Paris, Auditorium du Louvre, mercredi 7 décembre 2011
Liszt par Lise de la Salle
Bicentenaire oblige, Franz Liszt (1811-1886) aura occupé l’avant scène
musicale 2011. Moins omniprésent cependant que Frédéric Chopin voilà deux ans,
le compositeur hongrois de dimension universelle – né en Hongrie, il vécut
longuement en France, après que le Conservatoire lui eut refusé l’accès, avant
de s’installer en Allemagne et de faire de l’Italie sa terre d’adoption – il aura
néanmoins été programmé un peu partout en France, avec plus ou moins de bonheur
et de diversité.
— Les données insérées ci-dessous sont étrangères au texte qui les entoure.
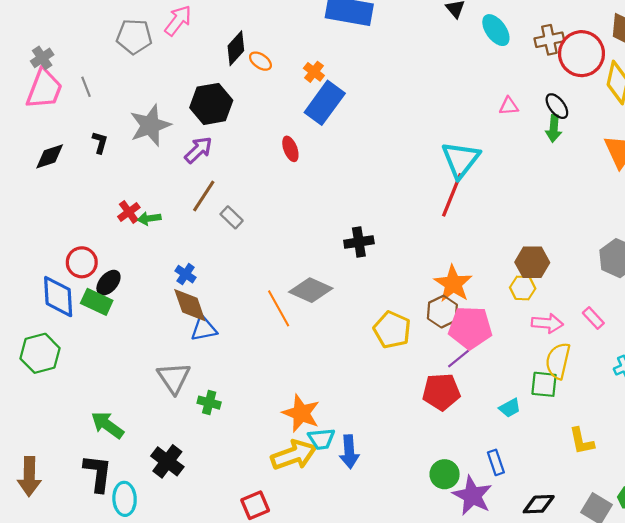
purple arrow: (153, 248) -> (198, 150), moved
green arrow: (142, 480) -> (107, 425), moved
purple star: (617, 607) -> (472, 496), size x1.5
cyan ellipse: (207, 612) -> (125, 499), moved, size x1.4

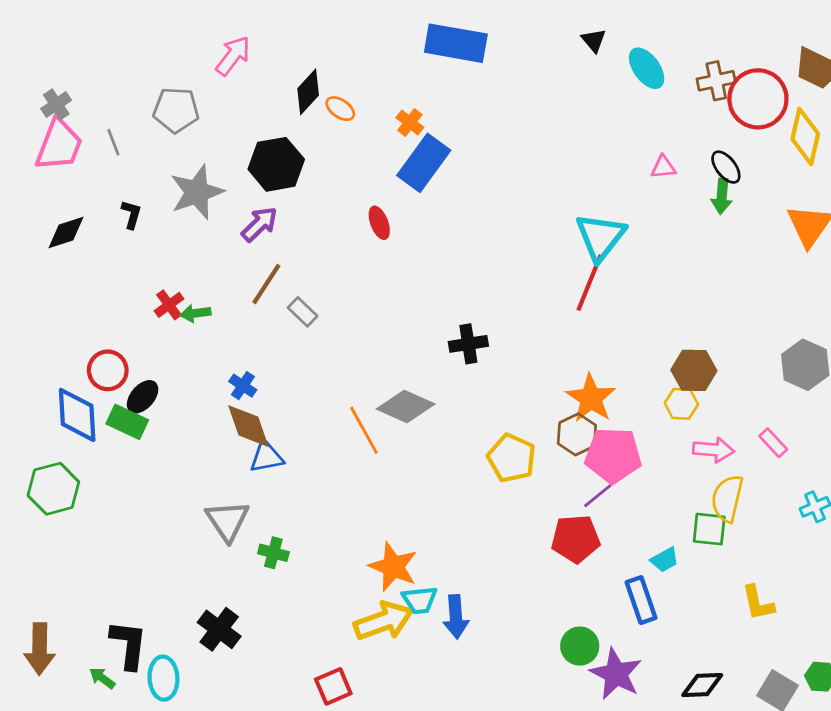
gray pentagon: (134, 37) -> (176, 110), moved
green arrow: (107, 425) -> (102, 678), moved, size x0.6
blue rectangle: (496, 462) -> (641, 600), moved, size x1.4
En effet, malgré une prolifique et passionnante production
pianistique – sans oublier les œuvres chorales, oratorios, lieder, symphonies, poèmes
symphoniques dont il est l’inventeur et qui ont longtemps fait les délices des
sociétés de concert et sont désormais outrageusement négligés par nos
orchestres – les programmateurs ont guère modulé leurs choix, les pianistes
jouant trop systématiquement les mêmes pages.
Huit jours après l’intégrale des Années
de pèlerinage que Bertrand Chamayou a donnée Théâtre des Champs-Elysées
sous l’égide de Jeanine Roze Productions auquel je n’ai pas pu assister, Lise
de la Salle a proposé mardi sur le plateau d’un Auditorium du Louvre archicomble
et devant les caméras de Medici.tv qui le diffusaient en direct sur la toile un
programme bien élaboré, reprenant pour l’essentiel son beau CD paru chez Naïve(1)
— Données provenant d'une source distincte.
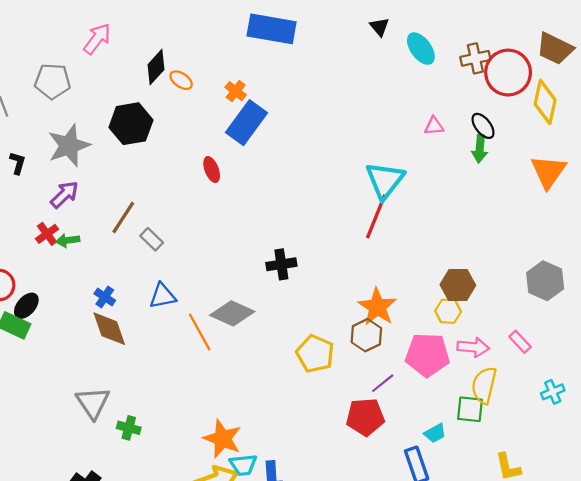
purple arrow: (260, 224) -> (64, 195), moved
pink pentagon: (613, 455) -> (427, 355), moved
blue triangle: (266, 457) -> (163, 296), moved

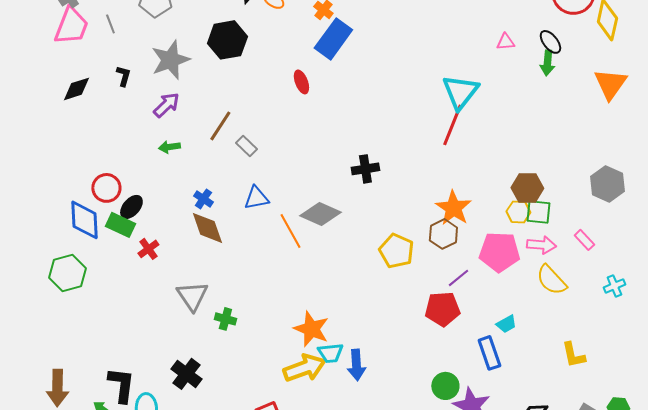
red cross: (47, 234) -> (148, 249), moved
yellow semicircle: (484, 385) -> (551, 280), turned -56
green square: (470, 409) -> (538, 212), moved

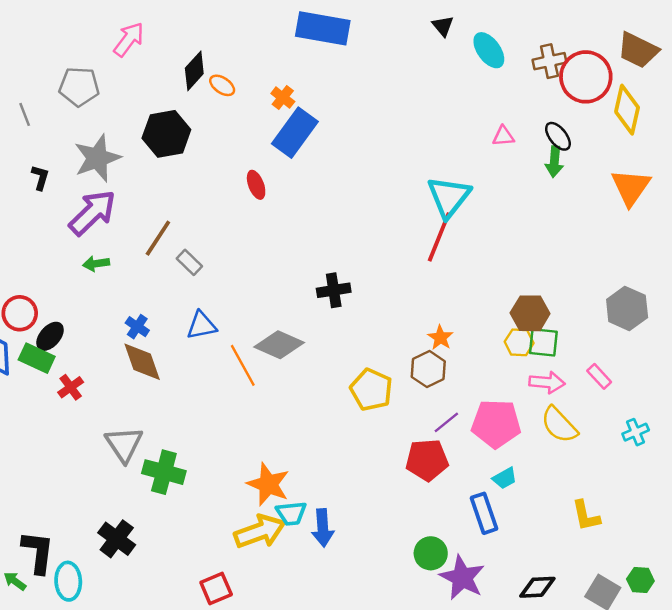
purple arrow: (166, 105) -> (92, 213), size x1.5
orange star: (453, 208) -> (440, 338), size x0.6
pink pentagon: (499, 252) -> (496, 424), moved
green cross: (225, 319) -> (164, 472), size x1.6

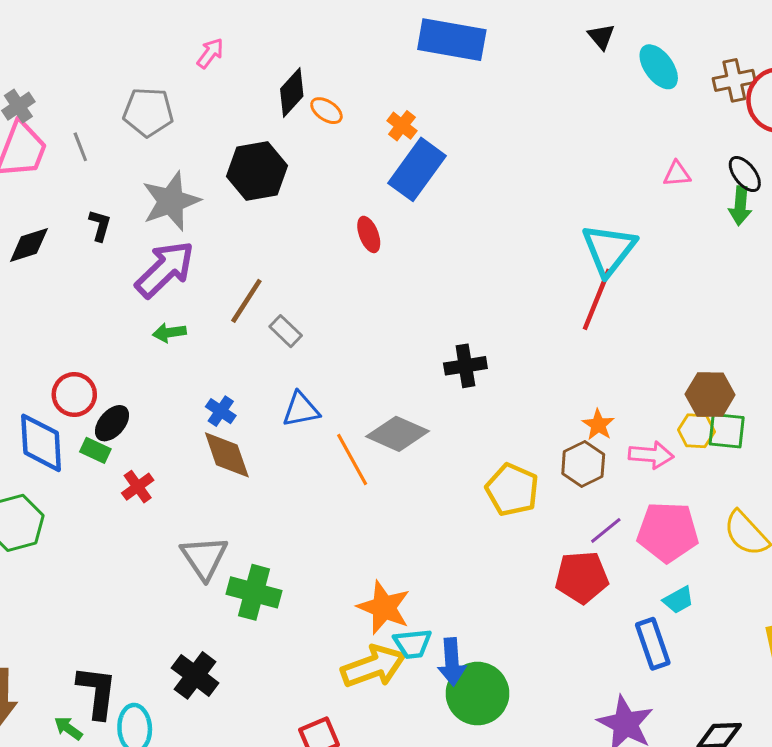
pink arrow: (129, 39) -> (210, 53), size x0.7
green rectangle: (37, 358) -> (95, 450), size x0.7
pink arrow: (547, 382) -> (651, 455), moved
green circle: (431, 553) -> (477, 694), moved, size x1.5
en juillet dernier, avec des œuvres grand public du compositeur, mettant son éclectisme
en exergue. A 23 ans, Lise de La salle atteste d’une belle maturité dans les
grandes pages de la première partie du concert, lancé par la Ballade en simineur S. 171 de 1853, qui a ainsi mis le curseur très haut dès le
début de sa prestation, sa technique parfaite lui permettant d’exalter une
éblouissante musicalité. Tout comme les déchirantes Funérailles (septième des Harmonies
poétiques et religieuses) composées en octobre 1849 en hommage à trois des victimes
de la révolution hongroise que Lise de la Salle a jouées comme un authentique
poème symphonique. Après Nuages gris,
pièce de la dernière période de Liszt (1881) interprétée avec mélancolie mais sans
affectation, Lise de la Salle a conclu cette première partie donnée sans pause
sur la fantaisie quasi sonate Après une
lecture du Dante (1839/1849) dernière pièce de la Deuxième Année depèlerinage :Italie, grande sonate en un seul
mouvement où Liszt dépeint l’Enfer de
Dante et à laquelle la jeune pianiste a donné toute sa puissance, sa passion et
sa dimension orchestrale. La seconde partie est apparue plus convenue, les arrangements
et transcriptions choisies n’étant pas les plus évocatrices, à l’exception de
la Mortd’Isolde (1867), à laquelle il a manqué un brin de passion, les
mains aériennes et impérialement maîtrisées de la pianiste exaltant la
diversité des voix de l’orchestre et du chant wagnériens entièrement restitués
par les dix doigts de l’instrumentiste. Le Lacrimosa
de Mozart (1865) est apparu long et anecdotique, tout comme les deux lieder de
Schumann (Liebeslied et Frühlingsnacht – ce dernier étant le
seul morceau ne figurant pas sur le CD Naïve, remplaçant Mazeppa de Liszt que l’on eut préféré écouter hier soir), et l’on
eut apprécié que fut retenu un autre (voire plusieurs autres) lied(er) de Schubert
que le célébrissime Ständchen…
Dommage aussi que, après un premier bis consacré à Bach, les deux suivants aient
détruit l’atmosphère générale du récital, les Pas sur la Neige de Debussy étant chaussés de lourds après-skis, et
l’extrait de Roméo etJuliette de Prokofiev trop démonstratif.